Rana memiliki masalalu yang tidak baik dengan keluarganya. Saat kecil ia sering ditinggal ayahnya ke luar kota karna pekerjaan. Ia sering melihat ibunya menahan rindu. Hingga suatu saat ibu kecelakaan dan meninggal saat ayahnya tak ada di rumah. Kebencian Rana pada sang ayah semakin memuncak. Hal tersebut yang membuat Rana memiliki mental disorder lebih tepatnya Dissasociative Identity Disorder. Tak hanya Rana yang memiliki kelainan, Anya yang terlihat baik-baik saja ternyata juga memiliki problem psikologis.
Problem psikologis Rana mendapatkan titik temu saat Felma (sahabat Anya) bertemu dengan Rana dan melihat gambar yang menurutnya tak asing. Gambar itu sama dengan gambar yang pernah digambar oleh pacarnya.
Novel ini menambah wawasan banget tentang problem psikologis. Biar kita bisa melek masalah kesehatan mental, termasuk gangguan-gangguan mental yang ada disekitar kita. Dari novel ini kita bisa mengambil pelajaran, bahwa mereka yang berbeda itu bukan aneh. Mereka hanya berbeda, yang membutuhkan bantuan dan kepedulian kita. Masih banyak social judgement yang membuat seseorang terasing yang dapat menimbulkan problem psikologis. Bullying juga masih banyak dijumpai di sekitar kita. Mereka yang memiliki Mental Disorder itu butuh rangkulan kita, butuh support. bukan malah tersingkir dan terasing. Kata Bu Asni dalam novel tersebut, gangguan mental seseorang bukan hal yang pantas ditertawakan dan orang semakin sadar pentingnya kesehatan mental.
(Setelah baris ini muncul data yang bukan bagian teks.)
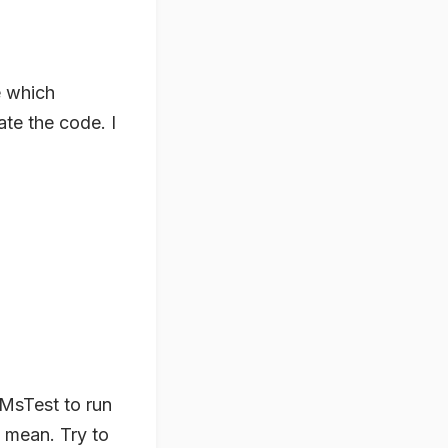
e which
te the code. I
 MsTest to run
I mean. Try to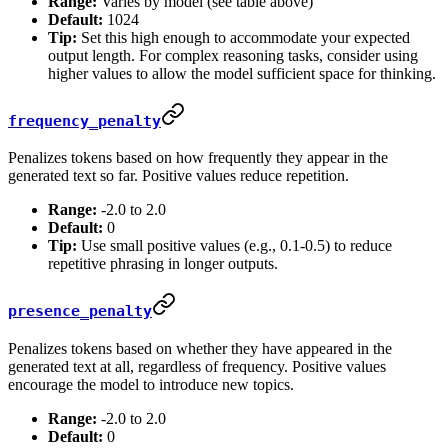
Range:
Varies by model (see table above)
Default:
1024
Tip:
Set this high enough to accommodate your expected
output length. For complex reasoning tasks, consider using
higher values to allow the model sufficient space for thinking.
frequency_penalty
Penalizes tokens based on how frequently they appear in the
generated text so far. Positive values reduce repetition.
Range:
-2.0 to 2.0
Default:
0
Tip:
Use small positive values (e.g., 0.1-0.5) to reduce
repetitive phrasing in longer outputs.
presence_penalty
Penalizes tokens based on whether they have appeared in the
generated text at all, regardless of frequency. Positive values
encourage the model to introduce new topics.
Range:
-2.0 to 2.0
Default:
0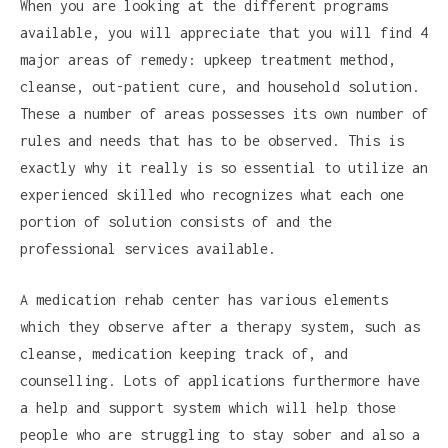
When you are looking at the different programs
available, you will appreciate that you will find 4
major areas of remedy: upkeep treatment method,
cleanse, out-patient cure, and household solution.
These a number of areas possesses its own number of
rules and needs that has to be observed. This is
exactly why it really is so essential to utilize an
experienced skilled who recognizes what each one
portion of solution consists of and the
professional services available.
A medication rehab center has various elements
which they observe after a therapy system, such as
cleanse, medication keeping track of, and
counselling. Lots of applications furthermore have
a help and support system which will help those
people who are struggling to stay sober and also a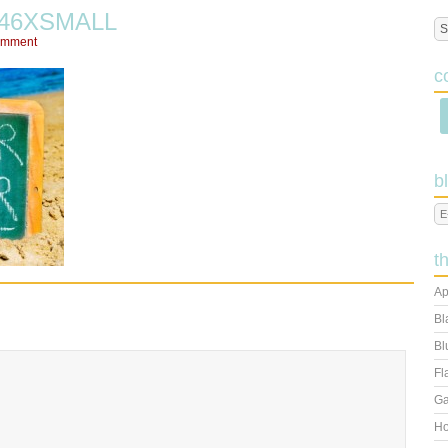
246XSMALL
omment
c
b
t
Ap
Bl
Bl
Fl
Ga
Ho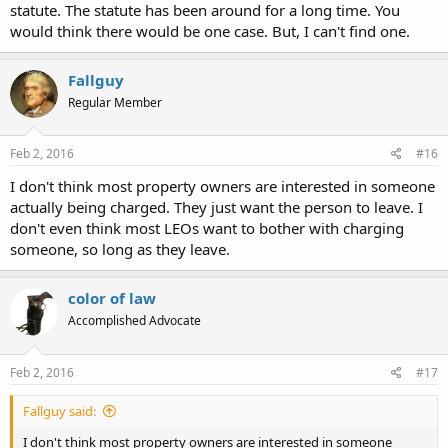
statute. The statute has been around for a long time. You
would think there would be one case. But, I can't find one.
Fallguy
Regular Member
Feb 2, 2016
#16
I don't think most property owners are interested in someone
actually being charged. They just want the person to leave. I
don't even think most LEOs want to bother with charging
someone, so long as they leave.
color of law
Accomplished Advocate
Feb 2, 2016
#17
Fallguy said:
I don't think most property owners are interested in someone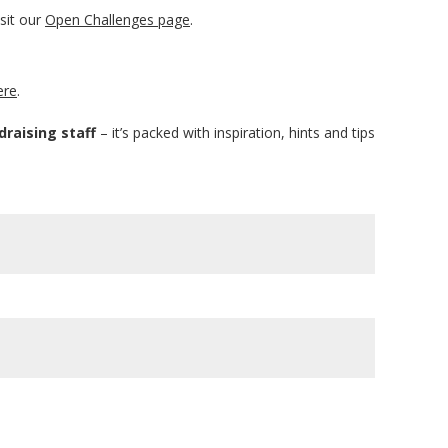
sit our
Open Challenges page
.
ere
.
draising staff
– it’s packed with inspiration, hints and tips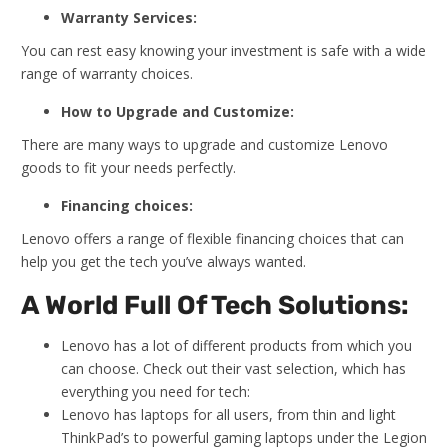
Warranty Services:
You can rest easy knowing your investment is safe with a wide
range of warranty choices.
How to Upgrade and Customize:
There are many ways to upgrade and customize Lenovo
goods to fit your needs perfectly.
Financing choices:
Lenovo offers a range of flexible financing choices that can
help you get the tech you’ve always wanted.
A World Full Of Tech Solutions:
Lenovo has a lot of different products from which you
can choose. Check out their vast selection, which has
everything you need for tech:
Lenovo has laptops for all users, from thin and light
ThinkPad’s to powerful gaming laptops under the Legion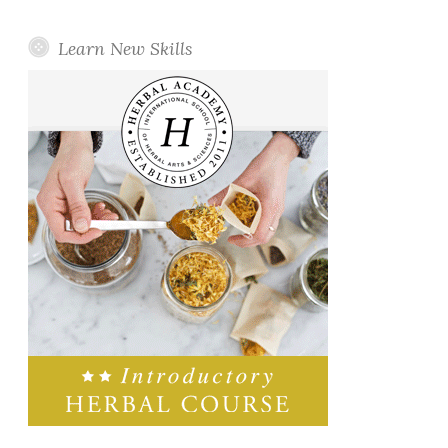
Learn New Skills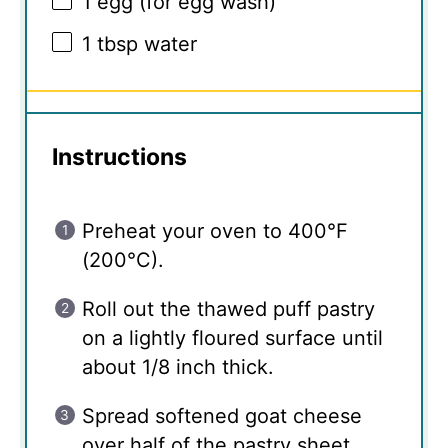
1
egg (for egg wash)
1 tbsp
water
Instructions
Preheat your oven to 400°F
(200°C).
Roll out the thawed puff pastry
on a lightly floured surface until
about 1/8 inch thick.
Spread softened goat cheese
over half of the pastry sheet.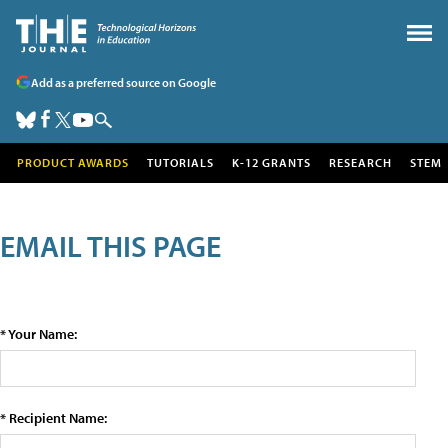
Add as a preferred source on Google
PRODUCT AWARDS
TUTORIALS
K-12 GRANTS
RESEARCH
STEM
EMAIL THIS PAGE
* Your Name:
* Recipient Name: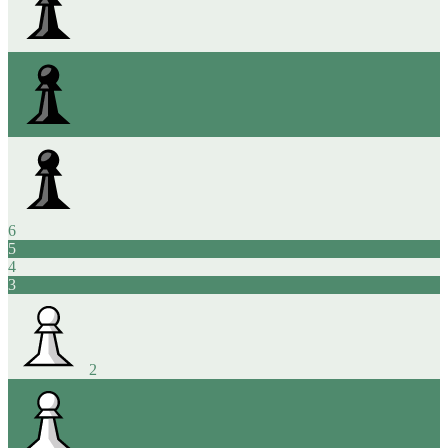
6
5
4
3
2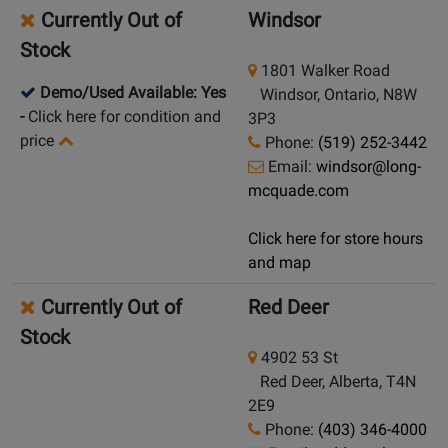
Currently Out of
Windsor
Stock
1801 Walker Road
Demo/Used Available: Yes
Windsor, Ontario, N8W
-
Click here for condition and
3P3
price
Phone:
(519) 252-3442
Email:
windsor@long-
mcquade.com
Click here for store hours
and map
Currently Out of
Red Deer
Stock
4902 53 St
Red Deer, Alberta, T4N
2E9
Phone:
(403) 346-4000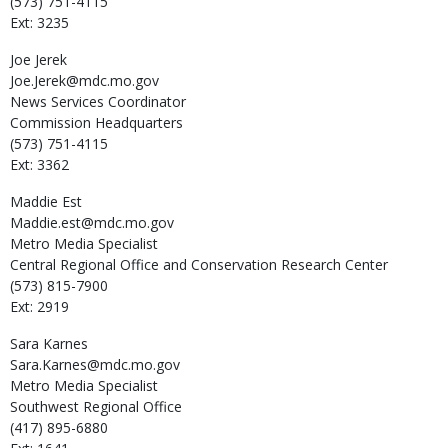
(573) 751-4115
Ext: 3235
Joe
Jerek
Joe.Jerek@mdc.mo.gov
News Services Coordinator
Commission Headquarters
(573) 751-4115
Ext: 3362
Maddie
Est
Maddie.est@mdc.mo.gov
Metro Media Specialist
Central Regional Office and Conservation Research Center
(573) 815-7900
Ext: 2919
Sara
Karnes
Sara.Karnes@mdc.mo.gov
Metro Media Specialist
Southwest Regional Office
(417) 895-6880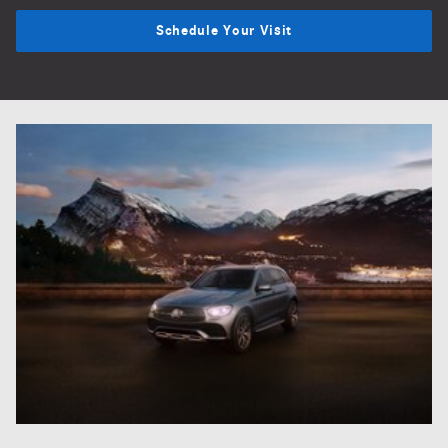
Schedule Your Visit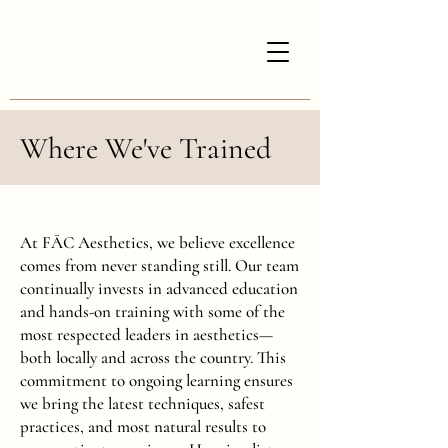
Where We've Trained
At FĀC Aesthetics, we believe excellence
comes from never standing still. Our team
continually invests in advanced education
and hands-on training with some of the
most respected leaders in aesthetics—
both locally and across the country. This
commitment to ongoing learning ensures
we bring the latest techniques, safest
practices, and most natural results to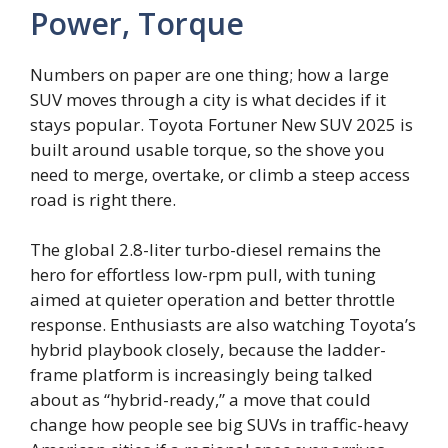
Power, Torque
Numbers on paper are one thing; how a large
SUV moves through a city is what decides if it
stays popular. Toyota Fortuner New SUV 2025 is
built around usable torque, so the shove you
need to merge, overtake, or climb a steep access
road is right there.
The global 2.8-liter turbo-diesel remains the
hero for effortless low-rpm pull, with tuning
aimed at quieter operation and better throttle
response. Enthusiasts are also watching Toyota’s
hybrid playbook closely, because the ladder-
frame platform is increasingly being talked
about as “hybrid-ready,” a move that could
change how people see big SUVs in traffic-heavy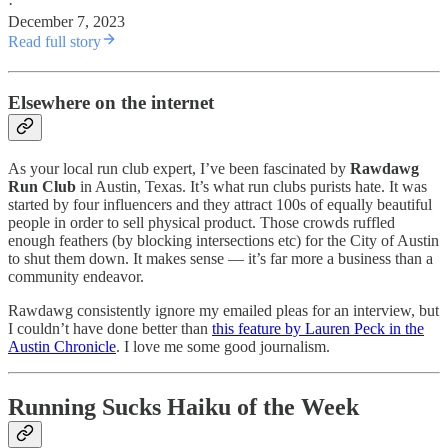
·
December 7, 2023
Read full story
Elsewhere on the internet
As your local run club expert, I’ve been fascinated by
Rawdawg
Run Club
in Austin, Texas. It’s what run clubs purists hate. It was
started by four influencers and they attract 100s of equally beautiful
people in order to sell physical product. Those crowds ruffled
enough feathers (by blocking intersections etc) for the City of Austin
to shut them down. It makes sense — it’s far more a business than a
community endeavor.
Rawdawg consistently ignore my emailed pleas for an interview, but
I couldn’t have done better than
this feature by Lauren Peck in the
Austin Chronicle
. I love me some good journalism.
Running Sucks Haiku of the Week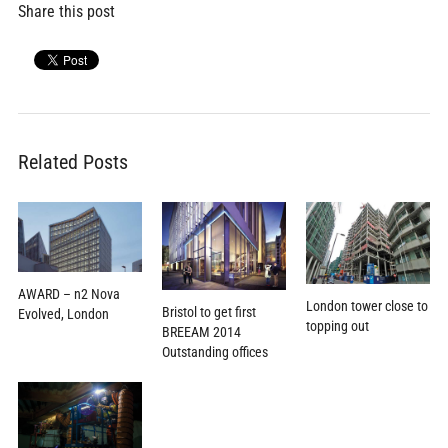
Share this post
Related Posts
AWARD – n2 Nova
London tower close to
Bristol to get first
Evolved, London
topping out
BREEAM 2014
Outstanding offices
"Ada yang memaafkan dan dimaafkan. Tak ada seorang pun yang bisa memesan takdirnya sendiri. Tak ada yang ingin menjadi terdakwa atas sebuah tragedi, pun tak ada yang bisa menghindari takdir. Semua orang bisa jadi korban sekaligus pelaku." --- hal. 270
"Sebelum bisa diterima oleh orang-orang, kita terkadang harus lebih dulu menerima mereka. Enggak semua orang paham dengan kondisi kita." --- hal. 288
Novel Paradigma ini recommended banget sih. Masih anget banget niiih. Yang bingung mau beli atau baca buku apa weekend ini, bisa banget ini jadi referensi bacaanmu. Udah bertebaran di Gramedia. Semoga resensi ini bermanfaat yaaa. Doain juga semoga gue bisa itiqomah nulis di blog ini dan memberikan tulisan-tulisan yang bermanfaat buat kalian semua ^^.